Lawrence went very quiet for several moments as they left the tunnel and started through the woods towards Grover’s cabin.
“I find the idea of being carried by a giant pterosaur terrifying. However…” Lawrence paused like he had to work out a math problem before he could go on. “If you really could control it, your plan might just work.”
“Sure it could.” Grover’s thoughts raced forward. “We could build you a sling out of tanned skins, and King Douglass could pick that up and fly with you. We’d have to practice first of course, but it could work, Lawry. It could. I could do this for you.”
“As if you haven’t done enough for me already.” Lawrence shook his head but he was smiling.
Chapter Eight
After the
y returned to the cabin, Grover decided to break out his best smoked meat and tap his aged applejack, by way of a small celebration and maybe to show off a little. After all, it was Lawrence’s first night back with him at the cabin, and they’d completed the journey with days to spare.
When he returned from his dry cellar with the haunch and jug, he found that Lawrence had not only set the table but shaved and put some effort into gussying himself up. The shirt he wore looked cleaner than what he’d been sporting for the last week, and he’d combed his auburn hair back in a stylish sweep.
“Well, howdy-do, handsome stranger,” Grover greeted him. “You ain’t seen my dusty traveling companion anywhere about, have you?”
To Grover’s surprise Lawrence flushed slightly at the passing compliment. Lord knew why—the man was a looker, always had been.

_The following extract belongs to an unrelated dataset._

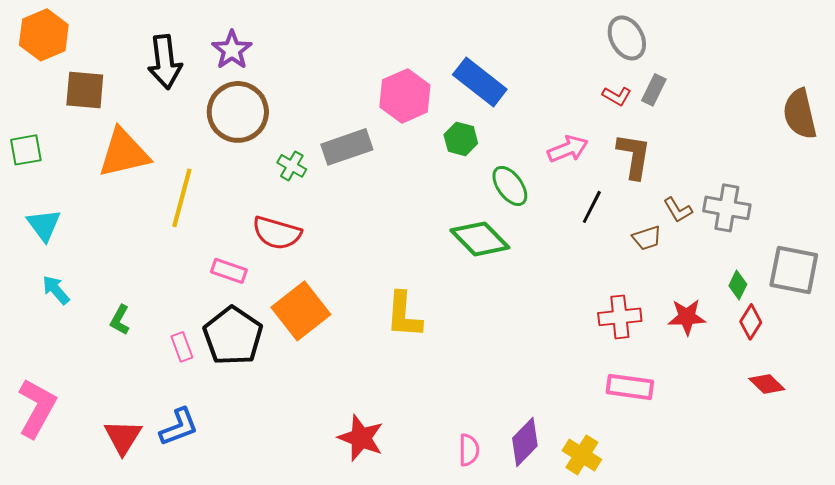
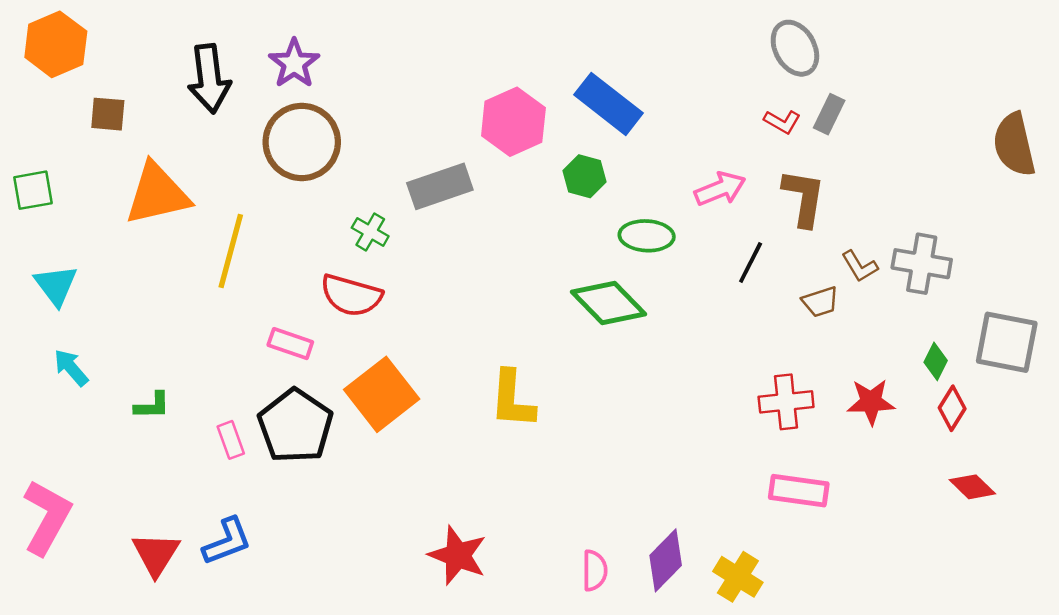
brown square: (85, 90) -> (108, 114), size x0.7
green cross: (292, 166) -> (370, 232), moved
green ellipse: (510, 186) -> (647, 236), turned -51
green L-shape: (120, 320) -> (152, 406), turned -120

“I took the liberty of acquainting myself with your bare spice cupboard and reckoned that now might be a good time to break out the masala powder I won gambling in India. I’m thinking of making you a curry like I had there.” Lawrence took the smoked haunch from him and laid it down on Grover’s cutting board. “I don’t suppose you have any potatoes or onions in the root cellar?”
“There should be a few.” Grover watched as Lawrence drew an ornately decorated box from his saddlebag. It looked like a miniature treasure chest. “I ain’t never heard of masala powder. Is that it?”
Lawrence flipped open the lid of the box and held it out to him. Grover took a sniff and about a thousand perfumes rolled up over him. Pungent, hot and sweet. Christmas cake, Chinese tea and mole poblano all floating through his senses.
“That’s amazing.” Grover couldn’t help but take a second sniff of the complex aromas.
“I know,” Lawrence replied. “The variety of spices in India was astounding. If things had been different, I would have brought more back home for you. The food there was—well, hot as Hell, but also delicious in ways I would never have imagined.”
“Wish I could have tasted it,” Grover sighed.